La ragazza immortalata in posa ambigua e plasticissima sull'immagine qui sopra rivela in un colpo solo una tale quantità di spunti e temi para-sociologici di cui si potrebbe discutere ampiamente, non si trascendesse per forza di cose l'argomento strettamente musicale.
Il silenzioso tramonto della millenaria cultura asiatica - o quantomeno una sua radicale riconfigurazione, la confusione del post-globalizzazione, la vampirizzazione mediatica dei tratti culturali neutralizzati in slogan e stereotipi particolarmente economici. La materia è scottante, il piatto ricco e controverso.
Ma partiamo dalle presentazioni. Fatima Al Qadiri non è innanzitutto la ragazza in copertina (che è invece un lavoro della Shanzhai Biennial), ma un'avvenente kuwaitiana trapiantatata negli States. Cresciuta nel Medio Oriente dei boom economici legati a doppio filo con lo sfruttamento petrolifero, Fatima ha maturato ben presto un'idea “globale” di pop culture, grazie alla straripante pirateria mediatica del suo paese, che le ha consentito di nutrirsi dei canali Mtv letteralmente da ogni angolo del mondo (Cina, Singapore, Giappone, Europa, Usa) e di interessarsi alle tematiche socio-culturali, in particolare della radicale rivoluzione economica e sociale dell'Asia e del modo in cui l'Occidente guarda e rappresenta il suo continente.
L'austero flusso sintetico di “Asiatisch”, primo full-length dopo una serie di “concept” acustico-visuali rilasciati nell'ultimo biennio, passa in rassegna alcuni di questi temi, concentrandosi in particolare sull'immaginario cinese - auto-definendosi "sino-grime" - procedendo per indizi e distorsioni e mai per facili descrizioni. A partire dalla straniante apertura, “Shanzhai”: non è un déjà-vu ma è proprio una cover di “Nothing Compares 2 U”, farfugliata in un mandarino inventato.

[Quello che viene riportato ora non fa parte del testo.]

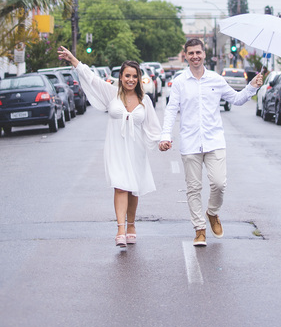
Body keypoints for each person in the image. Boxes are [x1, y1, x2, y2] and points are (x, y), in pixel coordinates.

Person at [159, 38, 264, 247]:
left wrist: (252, 87)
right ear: (186, 56)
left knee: (219, 183)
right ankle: (199, 229)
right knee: (193, 188)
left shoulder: (216, 79)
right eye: (191, 53)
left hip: (214, 141)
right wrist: (165, 136)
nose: (195, 56)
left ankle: (213, 212)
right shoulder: (180, 82)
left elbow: (236, 99)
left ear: (204, 54)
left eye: (198, 52)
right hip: (190, 143)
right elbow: (171, 110)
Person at [58, 45, 163, 248]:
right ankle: (120, 229)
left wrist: (162, 142)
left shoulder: (145, 100)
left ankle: (131, 225)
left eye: (134, 76)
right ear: (121, 77)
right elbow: (92, 79)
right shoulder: (111, 94)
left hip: (136, 151)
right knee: (121, 186)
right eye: (127, 76)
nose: (130, 80)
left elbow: (153, 128)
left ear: (139, 78)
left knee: (133, 189)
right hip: (116, 149)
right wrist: (74, 61)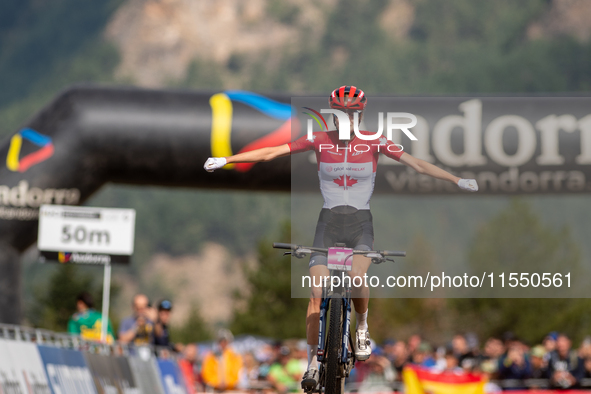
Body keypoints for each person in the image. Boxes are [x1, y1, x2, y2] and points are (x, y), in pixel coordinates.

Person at [204, 86, 478, 390]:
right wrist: (227, 159)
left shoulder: (374, 141)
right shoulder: (319, 141)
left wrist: (456, 179)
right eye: (340, 113)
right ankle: (312, 363)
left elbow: (416, 164)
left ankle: (361, 327)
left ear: (359, 115)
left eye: (352, 113)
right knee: (316, 293)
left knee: (358, 276)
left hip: (360, 223)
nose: (345, 119)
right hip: (329, 224)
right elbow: (272, 152)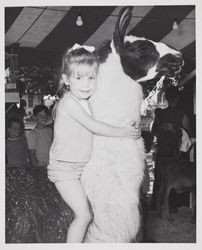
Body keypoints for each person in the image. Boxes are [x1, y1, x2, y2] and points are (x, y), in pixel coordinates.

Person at [47, 44, 141, 243]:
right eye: (78, 77)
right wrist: (124, 132)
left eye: (91, 77)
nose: (86, 84)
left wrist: (128, 126)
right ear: (66, 79)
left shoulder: (85, 101)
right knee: (84, 216)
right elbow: (95, 126)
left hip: (81, 169)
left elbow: (106, 118)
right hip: (66, 172)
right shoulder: (69, 103)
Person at [150, 86, 190, 210]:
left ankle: (156, 206)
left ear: (166, 98)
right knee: (173, 179)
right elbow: (188, 134)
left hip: (162, 151)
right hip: (174, 152)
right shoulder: (182, 115)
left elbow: (153, 131)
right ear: (177, 98)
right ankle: (172, 206)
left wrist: (162, 128)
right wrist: (176, 130)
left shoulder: (160, 113)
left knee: (160, 178)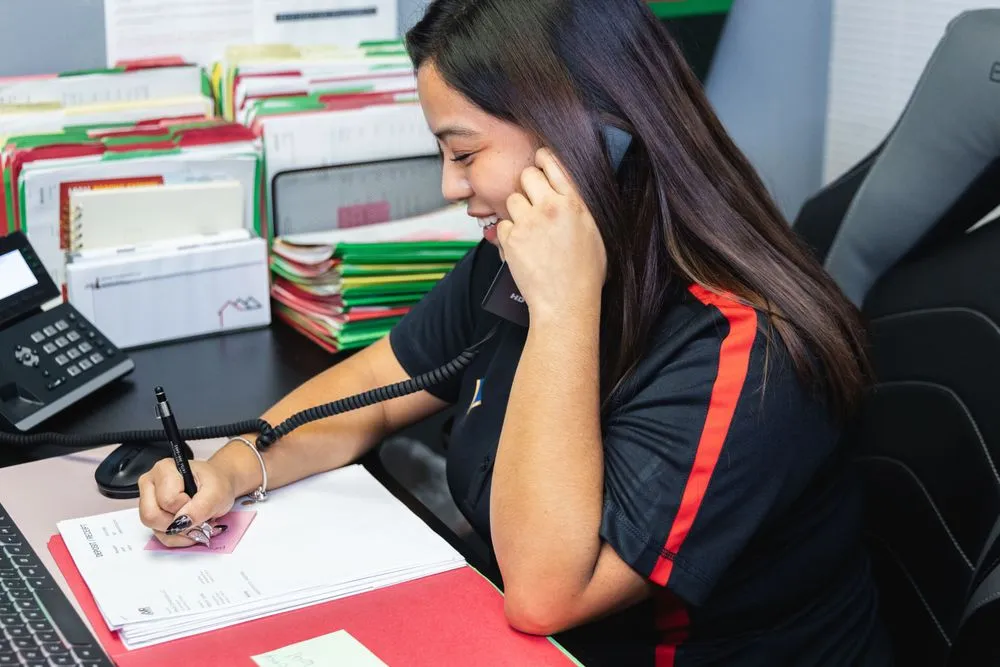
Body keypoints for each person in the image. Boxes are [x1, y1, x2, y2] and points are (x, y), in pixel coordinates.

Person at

“Szechuan” riassume forse al meglio la ricetta dell'opera, guidata com'è da synth in stato di nevrosi, ritmiche mutuate da un dubstep fantasma e convertite a mera funzione decorativa, cori gregorianamente severi e filtrati a mo' di commento ambientale.
Altrove sono invece i simboli a prevalere: “Wudang” rimanda inevitabilmente all'immaginario kung-fu largamente spremuto dalla cultura americana (non ultimo proprio dal Wu-Tang Clan) non fosse attraversato dalle liriche storpiate di “Peach Tree Tender”, antica poesia cinese, “Dragon Tattoo” allo stesso modo mescola stereotipo, tradizione e digitale in un sino-r&b moribondo e non di meno affascinante.
Tracce come “Hainan Island” e “Shanghau Freeway”, invece, spingono su un desolato digital-romanticismo senza tuttavia perdere una virgola di algidità, sfrecciando tra stupa al neon e tramonti riprodotti su led screen intrappolati tra giungle di acciaio e catene di shopping mall.
Disco atipico in più di un senso, “Asiatisch” è un lavoro incompromissorio che richiede partecipazione e ascolti attivi, in cui invece di risposte finite si nascondono nuovi e scomodi interrogativi. Se vi sorprenderà al momento opportuno, potrebbe anche capitare che ve ne innamoriate senza condizioni.